A DAO’s legal and regulatory framework, in addition to the overall infrastructure, are underdeveloped. This is especially true when compared to corporations. Although they are similar to corporations, DAOs also do not fit into the same legal and regulatory frameworks because both entities are fundamentally different.

For example, in the U.S., debates are ongoing regarding the legal and regulatory domain of DAOs. The question of whether DAOs are an LLC or a general partnership has created a shroud of uncertainty around DAOs. It gets particularly tricky when DAOs want to also be established in the physical world.
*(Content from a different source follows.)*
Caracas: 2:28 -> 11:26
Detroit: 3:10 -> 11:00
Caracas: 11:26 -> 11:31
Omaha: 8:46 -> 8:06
Therefore, DAOs will continue to operate in a gray area until agreements can be reached.

Governance structure

There’s a reason why traditional corporations with strict hierarchies have worked for so long. Decisions will be impossible to execute if every employee in a hierarchical organization had a say.

This is the same for large-scale DAOs. The majority of DAOs today have unrefined governance structures (e.g. 1 token = 1 vote). Everyone who votes has their own opinion, which makes extremely complicated in voting situations with hundreds or thousands of token holders.

The governance structure needs improvements. For example, DAOs can adopt a delegated authority model. This model allows token holders to vote in qualified leaders to make important decisions transparently. Members can also create sub-DAOs, or “bubbles” within a DAO, to improve the efficiency of assigning tasks and the organization of information flow.


As we usher in a new era of the internet, DAOs will play a vital role in shaping a truly decentralized Web 3.0. Not only are DAOs challenging the status quo of corporate governance, but they are also changing how people work together and engage with the digital world. DAOs are the future of organizations.